--- START ---

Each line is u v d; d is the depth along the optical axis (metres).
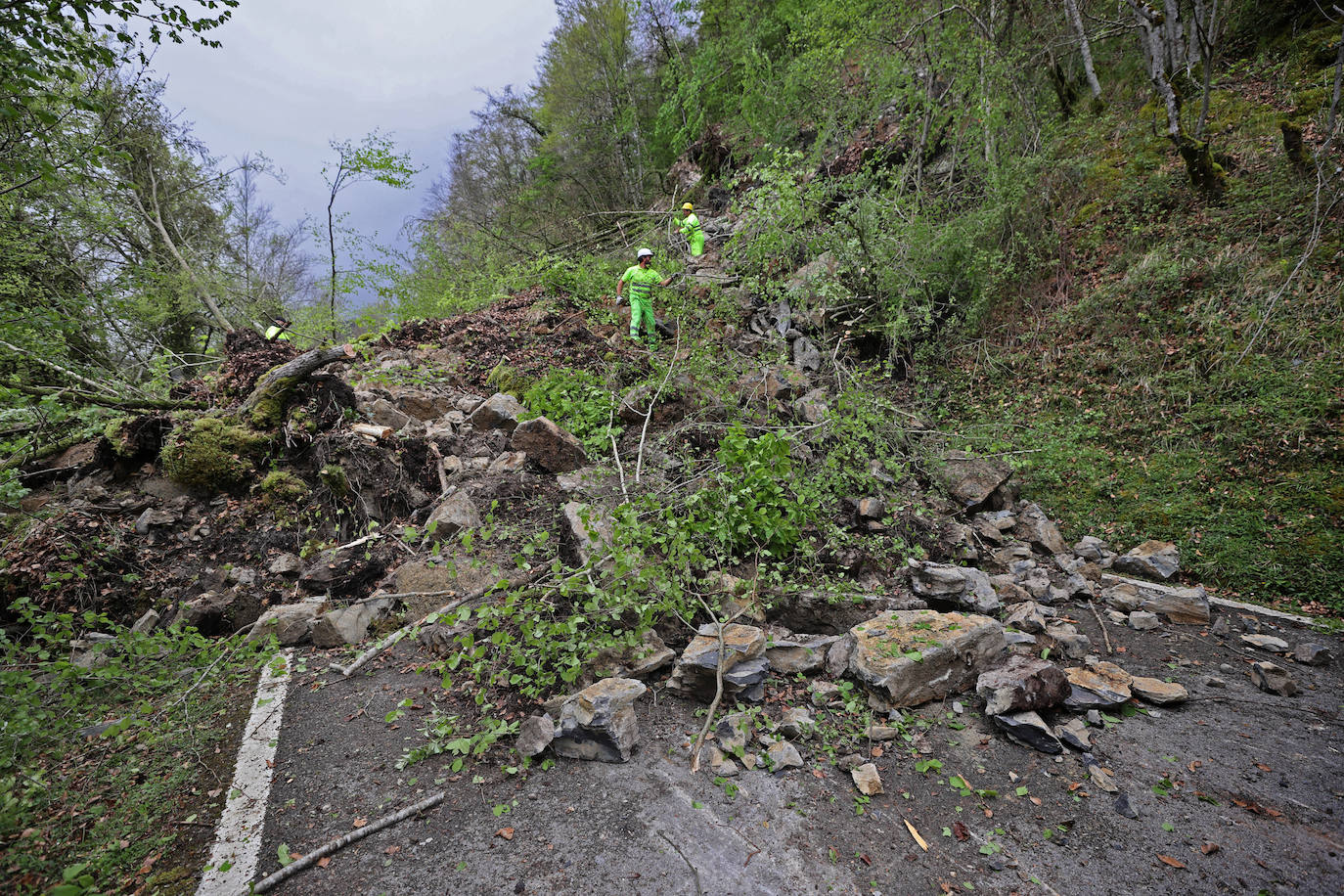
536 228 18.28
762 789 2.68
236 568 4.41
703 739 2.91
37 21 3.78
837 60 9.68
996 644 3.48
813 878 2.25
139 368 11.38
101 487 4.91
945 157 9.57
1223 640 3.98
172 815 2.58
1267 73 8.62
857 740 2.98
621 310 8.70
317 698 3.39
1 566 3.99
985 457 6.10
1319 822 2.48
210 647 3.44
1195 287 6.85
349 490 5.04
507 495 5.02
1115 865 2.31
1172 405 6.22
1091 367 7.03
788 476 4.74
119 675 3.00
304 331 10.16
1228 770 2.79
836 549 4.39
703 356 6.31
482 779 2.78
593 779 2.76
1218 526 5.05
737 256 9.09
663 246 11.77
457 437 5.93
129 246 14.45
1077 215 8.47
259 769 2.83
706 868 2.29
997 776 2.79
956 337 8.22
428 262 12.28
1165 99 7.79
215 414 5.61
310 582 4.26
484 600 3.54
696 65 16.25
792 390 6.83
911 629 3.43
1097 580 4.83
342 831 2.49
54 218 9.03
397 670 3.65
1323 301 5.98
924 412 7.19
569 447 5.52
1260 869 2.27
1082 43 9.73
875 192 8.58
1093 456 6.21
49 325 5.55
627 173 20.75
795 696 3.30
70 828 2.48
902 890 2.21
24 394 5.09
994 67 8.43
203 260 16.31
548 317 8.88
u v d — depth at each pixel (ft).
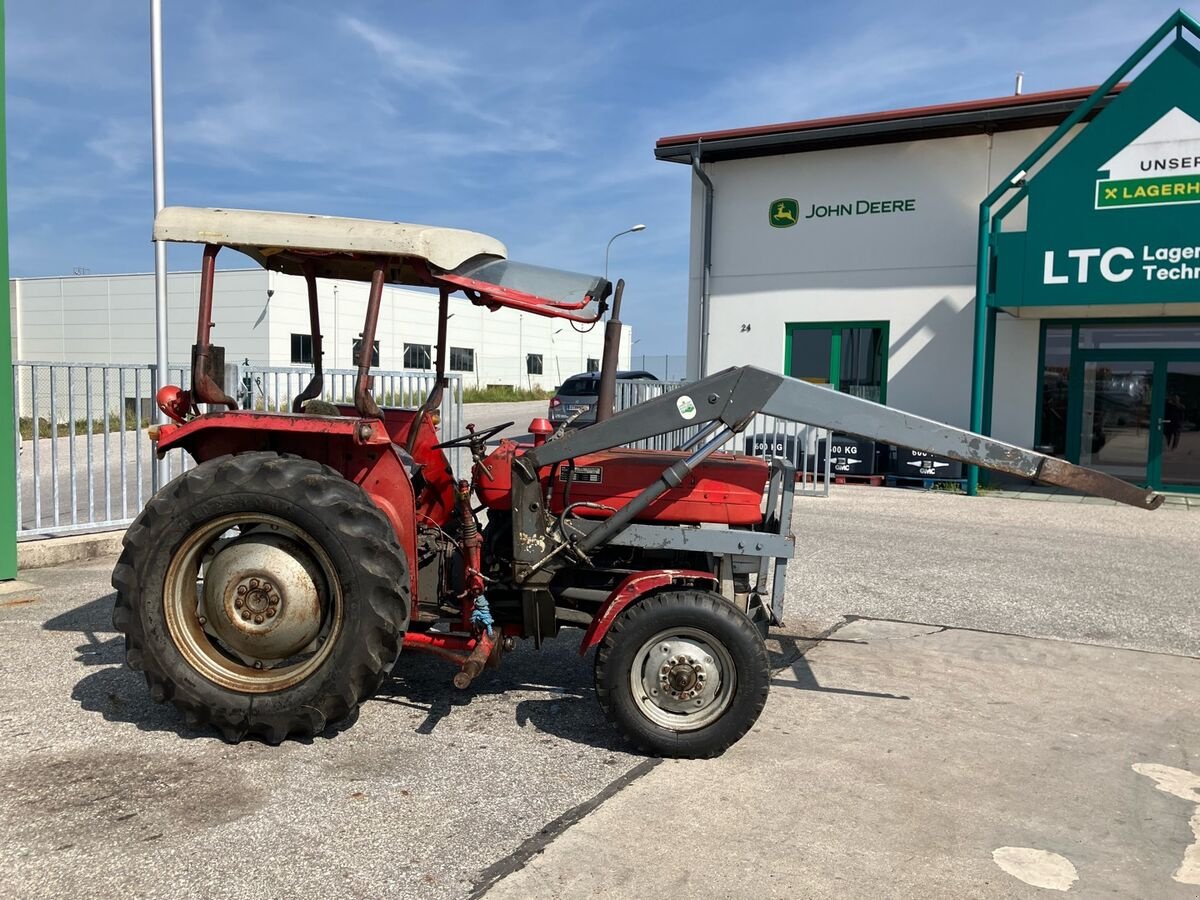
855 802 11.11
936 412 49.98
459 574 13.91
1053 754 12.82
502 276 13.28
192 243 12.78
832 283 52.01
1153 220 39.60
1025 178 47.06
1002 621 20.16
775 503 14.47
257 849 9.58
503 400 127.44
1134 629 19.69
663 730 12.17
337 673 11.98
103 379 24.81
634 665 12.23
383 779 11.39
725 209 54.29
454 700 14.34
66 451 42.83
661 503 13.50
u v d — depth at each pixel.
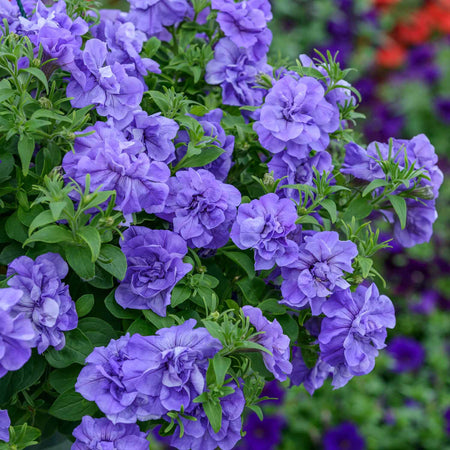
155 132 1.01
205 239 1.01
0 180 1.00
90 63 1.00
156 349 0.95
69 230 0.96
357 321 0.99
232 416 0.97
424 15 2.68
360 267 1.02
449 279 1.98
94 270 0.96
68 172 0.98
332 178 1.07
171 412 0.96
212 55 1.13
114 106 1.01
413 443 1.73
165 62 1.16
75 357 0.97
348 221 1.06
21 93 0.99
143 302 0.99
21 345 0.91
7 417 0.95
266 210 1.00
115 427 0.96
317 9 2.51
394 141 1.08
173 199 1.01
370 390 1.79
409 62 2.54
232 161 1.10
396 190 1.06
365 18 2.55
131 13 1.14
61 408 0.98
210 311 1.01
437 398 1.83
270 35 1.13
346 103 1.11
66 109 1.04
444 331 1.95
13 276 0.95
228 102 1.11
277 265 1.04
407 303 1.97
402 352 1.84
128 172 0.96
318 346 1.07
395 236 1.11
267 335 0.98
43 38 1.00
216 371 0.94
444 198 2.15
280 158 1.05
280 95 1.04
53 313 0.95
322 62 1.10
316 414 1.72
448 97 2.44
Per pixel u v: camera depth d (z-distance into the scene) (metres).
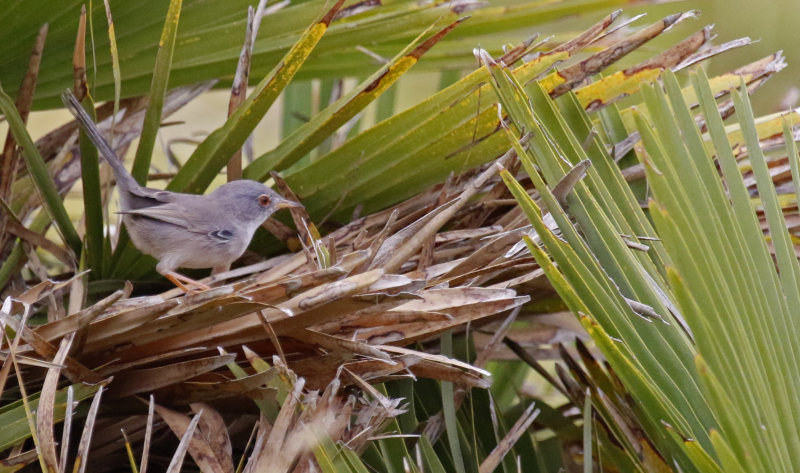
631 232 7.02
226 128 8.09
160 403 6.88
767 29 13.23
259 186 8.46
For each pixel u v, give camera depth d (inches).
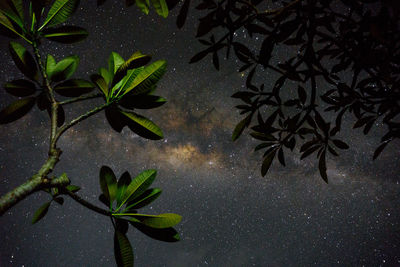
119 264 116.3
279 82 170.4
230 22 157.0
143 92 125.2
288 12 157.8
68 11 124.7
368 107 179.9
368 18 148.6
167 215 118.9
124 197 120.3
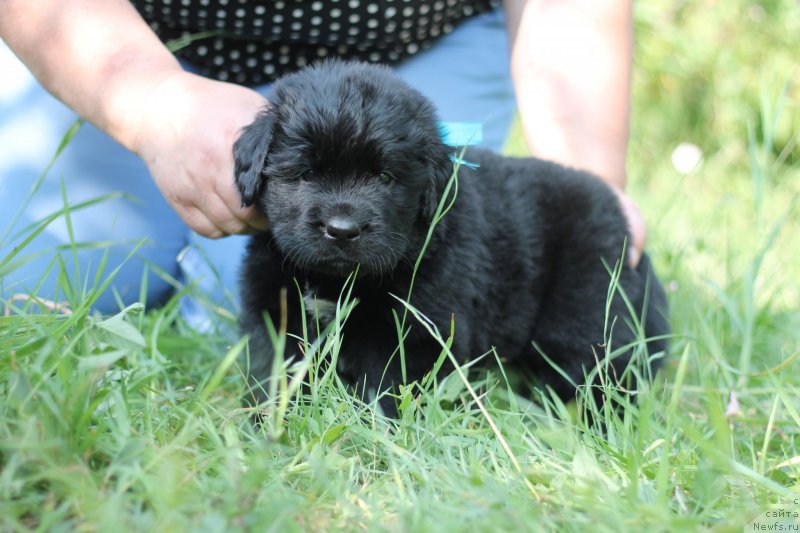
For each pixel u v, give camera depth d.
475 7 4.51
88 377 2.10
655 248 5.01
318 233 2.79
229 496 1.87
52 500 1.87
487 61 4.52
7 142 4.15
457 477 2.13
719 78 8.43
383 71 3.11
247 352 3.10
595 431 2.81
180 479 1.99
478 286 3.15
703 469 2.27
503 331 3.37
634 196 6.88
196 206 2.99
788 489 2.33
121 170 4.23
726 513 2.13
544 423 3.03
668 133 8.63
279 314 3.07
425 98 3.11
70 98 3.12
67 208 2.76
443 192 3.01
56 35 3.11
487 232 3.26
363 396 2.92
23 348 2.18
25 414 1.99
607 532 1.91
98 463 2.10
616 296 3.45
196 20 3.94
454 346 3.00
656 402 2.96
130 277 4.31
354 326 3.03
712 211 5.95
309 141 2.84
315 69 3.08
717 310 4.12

--- END ---

Problem | Each record above must be set down again unchanged, with its pictures left out.

Exercise result |
Each line is u v d; d is the depth along the optical axis (metres).
536 228 18.28
762 789 2.68
236 568 4.41
703 739 2.91
37 21 3.78
837 60 9.68
996 644 3.48
813 878 2.25
139 368 11.38
101 487 4.91
945 157 9.57
1223 640 3.98
172 815 2.58
1267 73 8.62
857 740 2.98
621 310 8.70
317 698 3.39
1 566 3.99
985 457 6.10
1319 822 2.48
210 647 3.44
1195 287 6.85
349 490 5.04
507 495 5.02
1115 865 2.31
1172 405 6.22
1091 367 7.03
788 476 4.74
119 675 3.00
304 331 10.16
1228 770 2.79
836 549 4.39
703 356 6.31
482 779 2.78
593 779 2.76
1218 526 5.05
737 256 9.09
663 246 11.77
457 437 5.93
129 246 14.45
1077 215 8.47
259 769 2.83
706 868 2.29
997 776 2.79
956 337 8.22
428 262 12.28
1165 99 7.79
215 414 5.61
310 582 4.26
484 600 3.54
696 65 16.25
792 390 6.83
911 629 3.43
1097 580 4.83
342 831 2.49
54 218 9.03
397 670 3.65
1323 301 5.98
924 412 7.19
569 447 5.52
1260 869 2.27
1082 43 9.73
875 192 8.58
1093 456 6.21
49 325 5.55
627 173 20.75
795 696 3.30
70 828 2.48
902 890 2.21
24 394 5.09
994 67 8.43
203 260 16.31
548 317 8.88
u v d — depth at each pixel (ft).
855 802 11.11
936 412 49.98
459 574 13.91
1053 754 12.82
502 276 13.28
192 243 12.78
832 283 52.01
1153 220 39.60
1025 178 47.06
1002 621 20.16
775 503 14.47
257 849 9.58
503 400 127.44
1134 629 19.69
663 730 12.17
337 673 11.98
103 379 24.81
634 665 12.23
383 779 11.39
725 209 54.29
454 700 14.34
66 451 42.83
661 503 13.50
u v d — depth at each pixel.
155 132 1.01
205 239 1.01
0 180 1.00
90 63 1.00
156 349 0.95
69 230 0.96
357 321 0.99
232 416 0.97
424 15 2.68
360 267 1.02
449 279 1.98
94 270 0.96
68 172 0.98
332 178 1.07
171 412 0.96
212 55 1.13
114 106 1.01
413 443 1.73
165 62 1.16
75 357 0.97
348 221 1.06
21 93 0.99
143 302 0.99
21 345 0.91
7 417 0.95
266 210 1.00
115 427 0.96
317 9 2.51
394 141 1.08
173 199 1.01
370 390 1.79
409 62 2.54
232 161 1.10
396 190 1.06
365 18 2.55
131 13 1.14
61 408 0.98
210 311 1.01
437 398 1.83
270 35 1.13
346 103 1.11
66 109 1.04
444 331 1.95
13 276 0.95
228 102 1.11
277 265 1.04
407 303 1.97
402 352 1.84
128 172 0.96
318 346 1.07
395 236 1.11
267 335 0.98
43 38 1.00
216 371 0.94
444 198 2.15
280 158 1.05
280 95 1.04
53 313 0.95
322 62 1.10
316 414 1.72
448 97 2.44
Per pixel u v: camera depth d (z-distance into the scene) (metres).
631 232 7.02
226 128 8.09
160 403 6.88
767 29 13.23
259 186 8.46
For each pixel u v, give camera depth d (inches).
119 264 116.3
279 82 170.4
230 22 157.0
143 92 125.2
288 12 157.8
68 11 124.7
368 107 179.9
368 18 148.6
167 215 118.9
124 197 120.3
For each pixel u v, give camera depth d.
475 7 4.51
88 377 2.10
655 248 5.01
318 233 2.79
229 496 1.87
52 500 1.87
487 61 4.52
7 142 4.15
457 477 2.13
719 78 8.43
383 71 3.11
247 352 3.10
595 431 2.81
180 479 1.99
478 286 3.15
703 469 2.27
503 331 3.37
634 196 6.88
196 206 2.99
788 489 2.33
121 170 4.23
726 513 2.13
544 423 3.03
668 133 8.63
279 314 3.07
425 98 3.11
70 98 3.12
67 208 2.76
443 192 3.01
56 35 3.11
487 232 3.26
363 396 2.92
23 348 2.18
25 414 1.99
607 532 1.91
98 463 2.10
616 296 3.45
196 20 3.94
454 346 3.00
656 402 2.96
130 277 4.31
354 326 3.03
712 211 5.95
309 141 2.84
315 69 3.08
717 310 4.12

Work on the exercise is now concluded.